Copy the data verbatim, from the line that contains "Which box is" through the end of the data, leaving out the pictures.
=== Material for this task ===
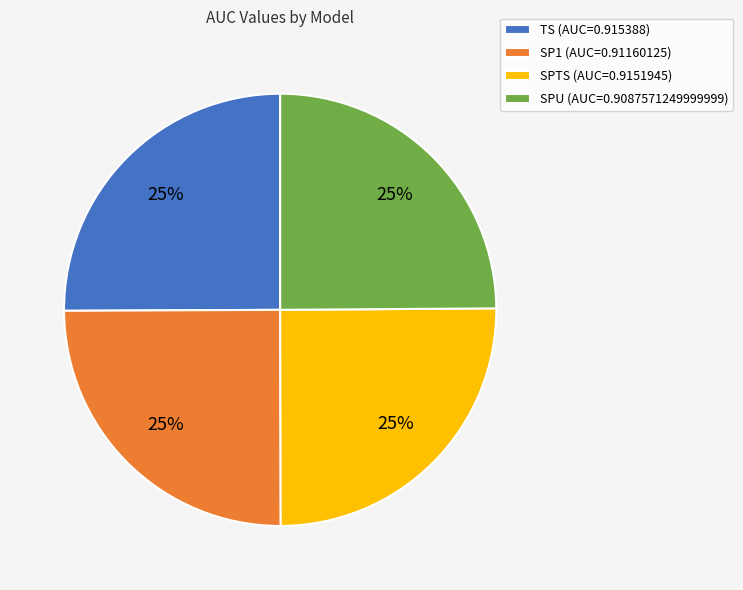

To the nearest percent, what percentage of the pie is TS (AUC=0.915388)?

25%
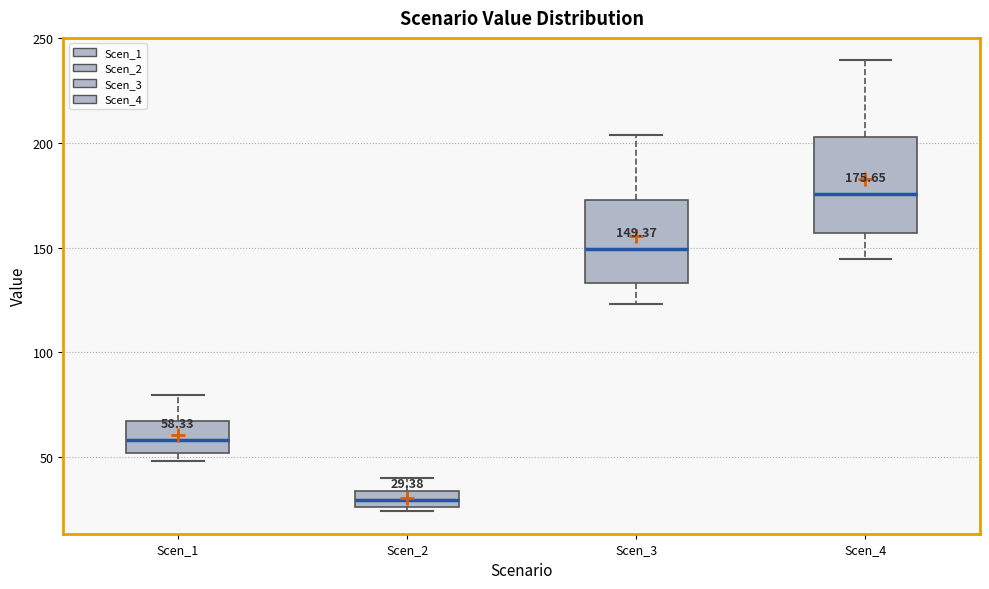

Which box is the tallest, from its lower edge to its upper edge?

Scen_4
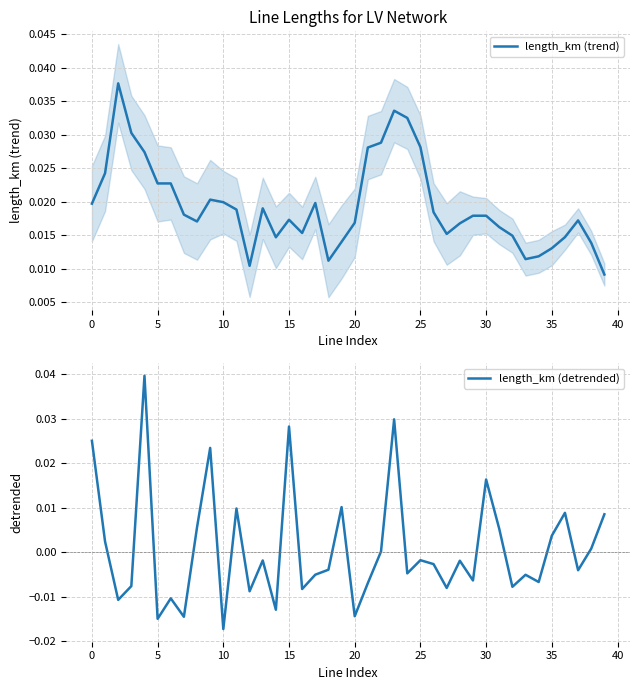

What is the label of the 37th point from the left?

36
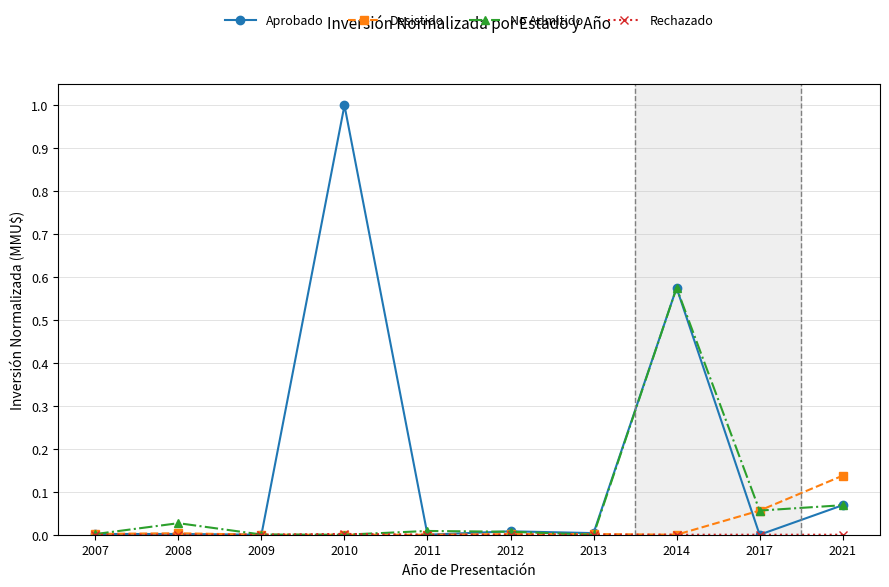

What is the greatest value displayed?

1.0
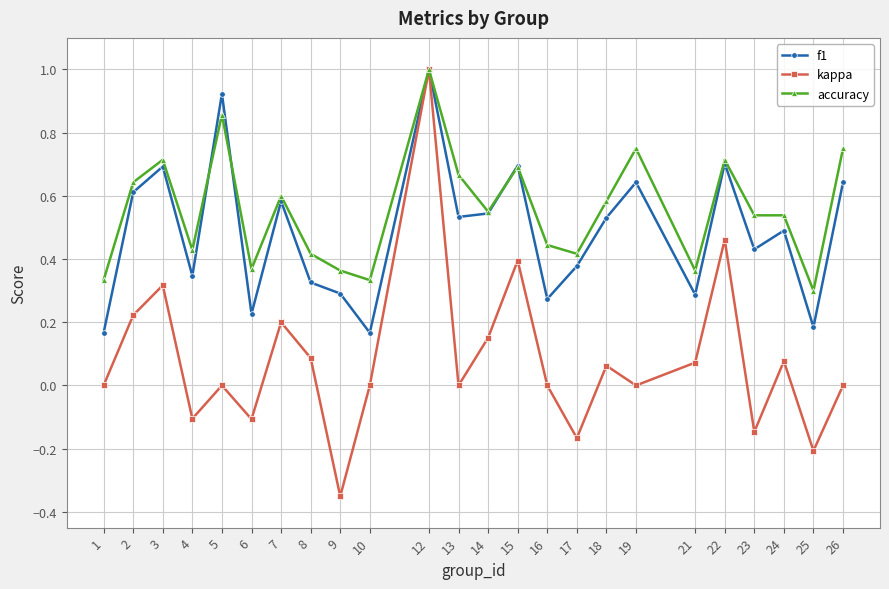

Which series has the widest spread of values?

kappa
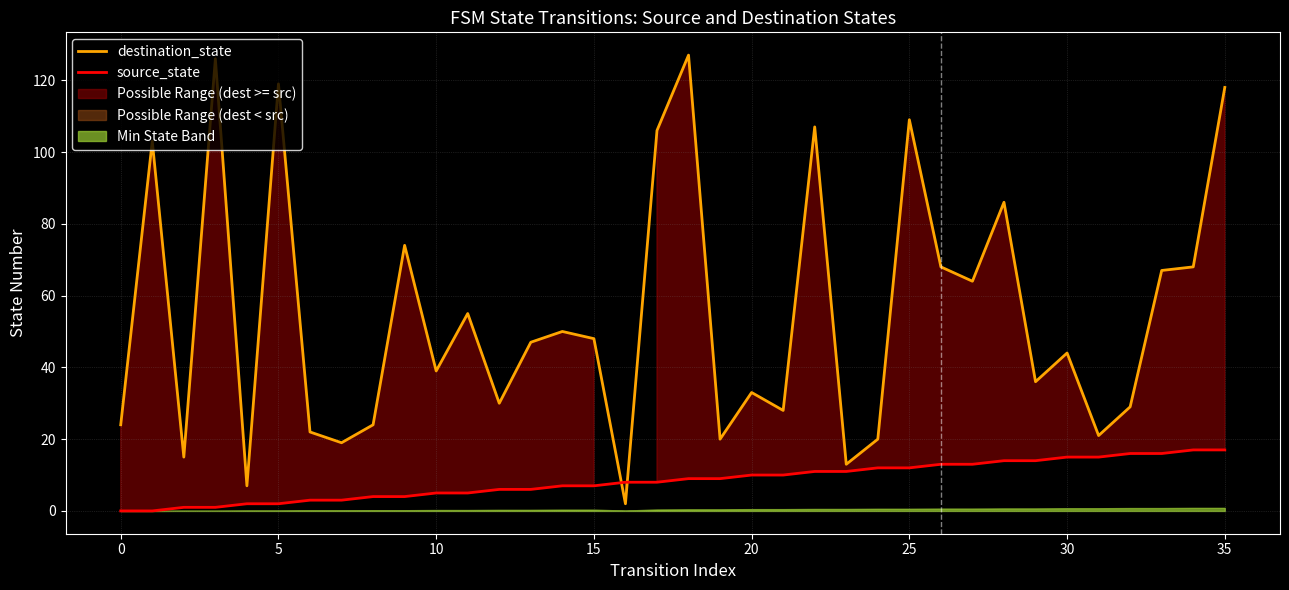

What is the difference between the second highest and minimum values in the destination_state series?

124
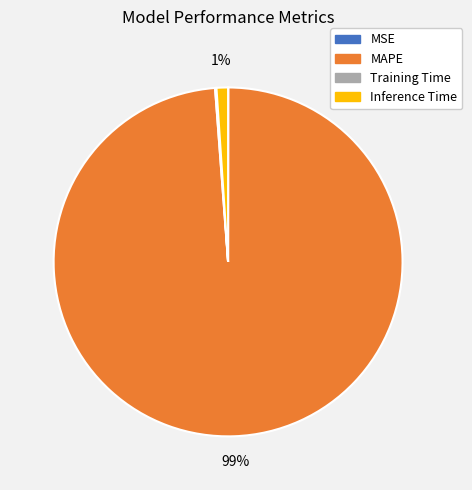

What is the largest slice in the pie chart?

MAPE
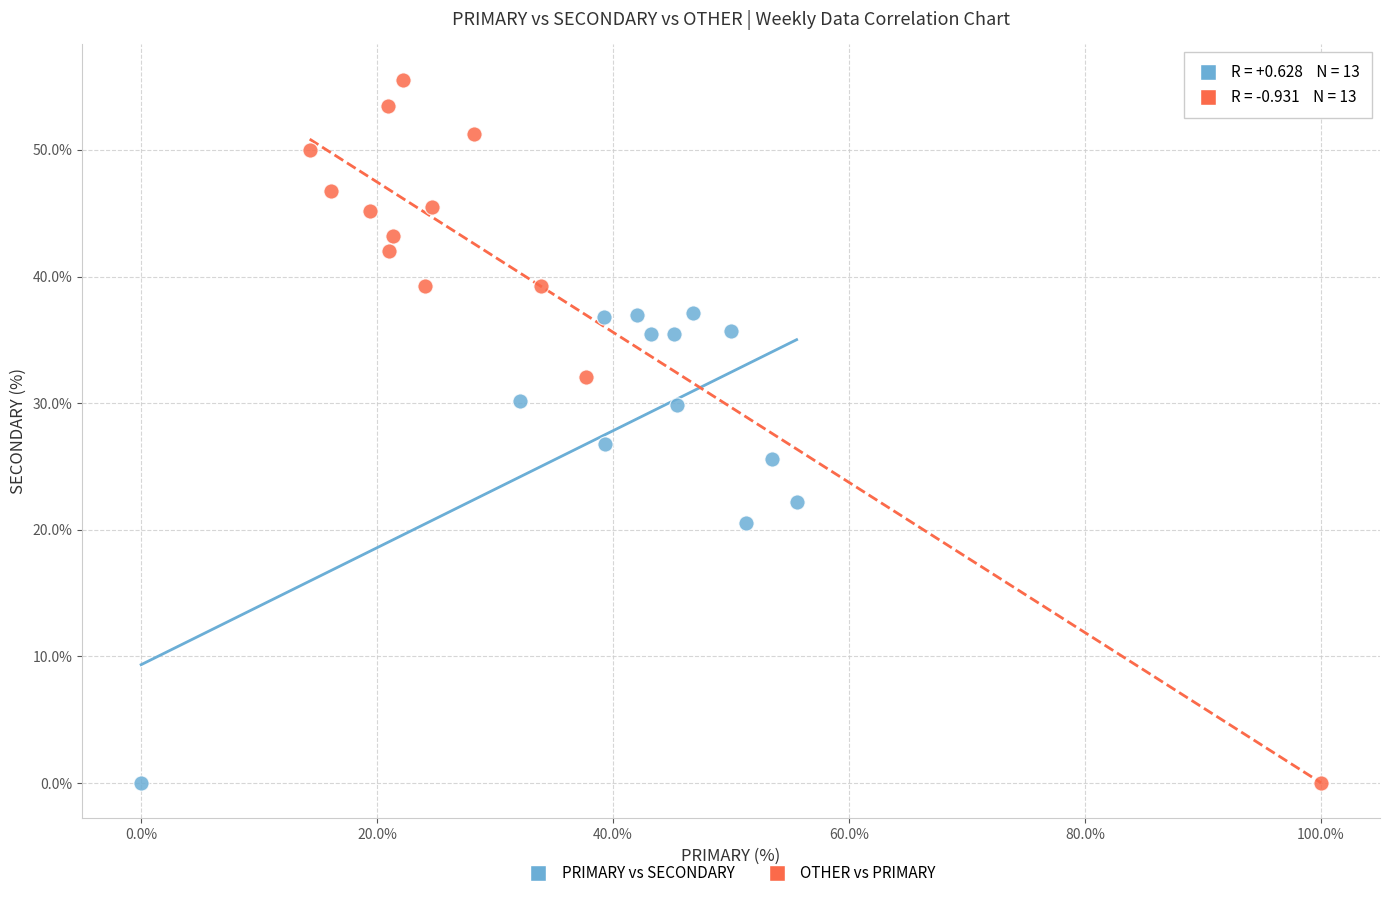

Which series contains the highest Y value?

OTHER vs PRIMARY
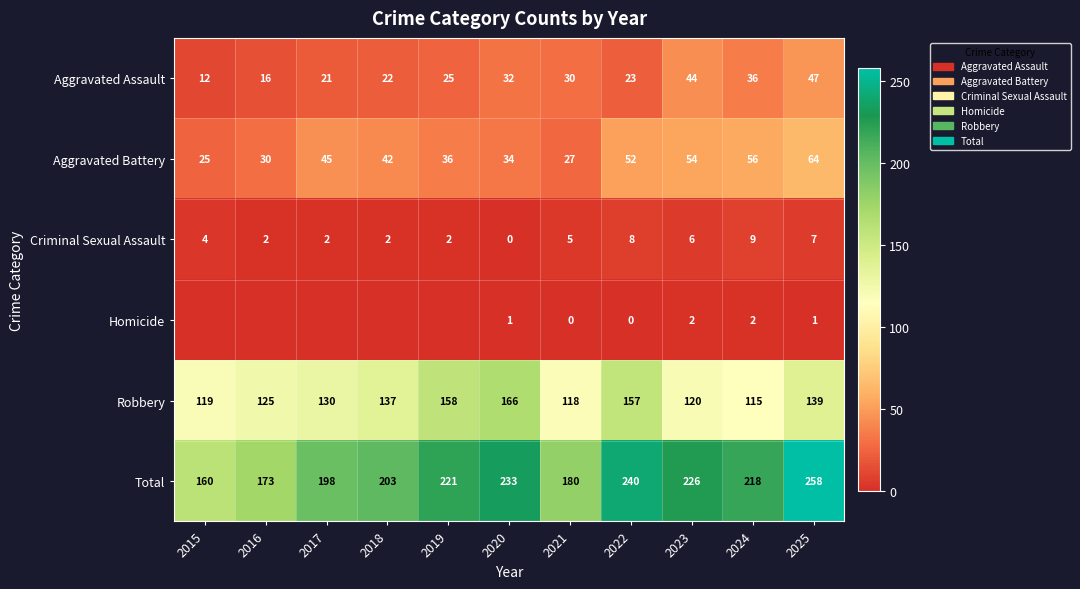

What is the sum of all Total values?

2310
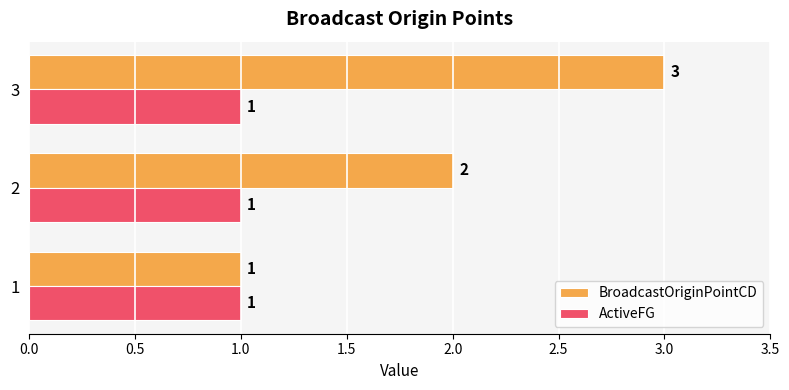

The value of ActiveFG at 3 is 1. True or false?

True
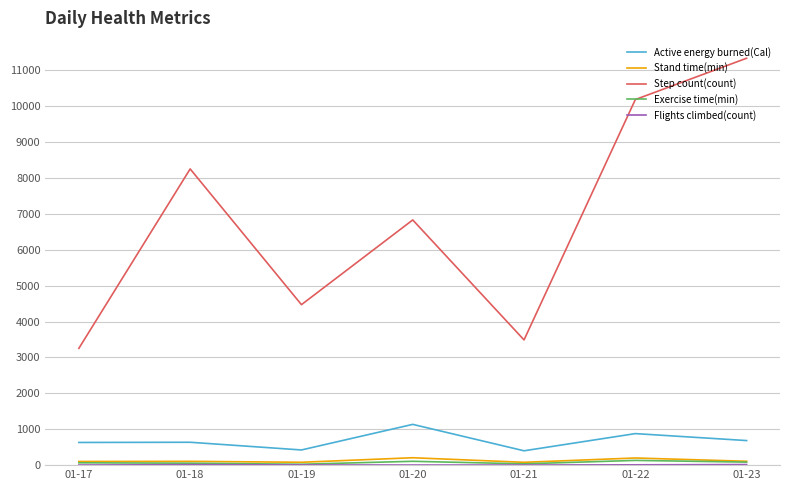

What is the maximum value shown in the chart?

11334.6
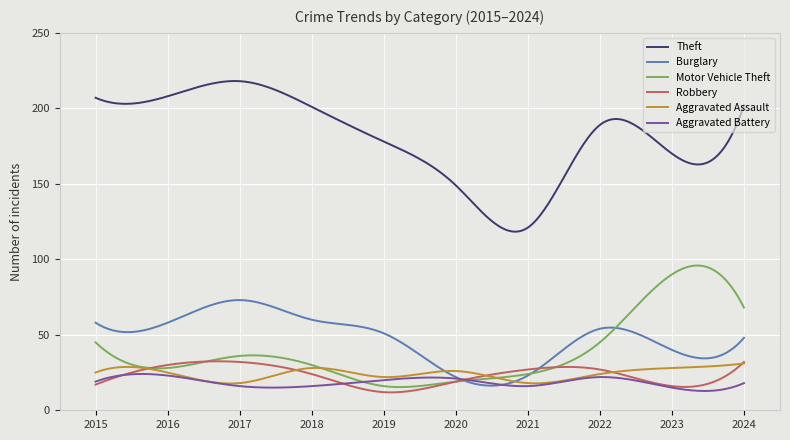

What are all the series names shown in the legend?

Theft, Burglary, Motor Vehicle Theft, Robbery, Aggravated Assault, Aggravated Battery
===
## Expected output
Which box is the tallest, from its lower edge to its upper edge?

Scen_4

What is the label of the 37th point from the left?

36

What is the greatest value displayed?

1.0

Which series has the widest spread of values?

kappa

What is the difference between the second highest and minimum values in the destination_state series?

124

What is the largest slice in the pie chart?

MAPE

Which series contains the highest Y value?

OTHER vs PRIMARY

What is the sum of all Total values?

2310

The value of ActiveFG at 3 is 1. True or false?

True

What is the maximum value shown in the chart?

11334.6

What are all the series names shown in the legend?

Theft, Burglary, Motor Vehicle Theft, Robbery, Aggravated Assault, Aggravated Battery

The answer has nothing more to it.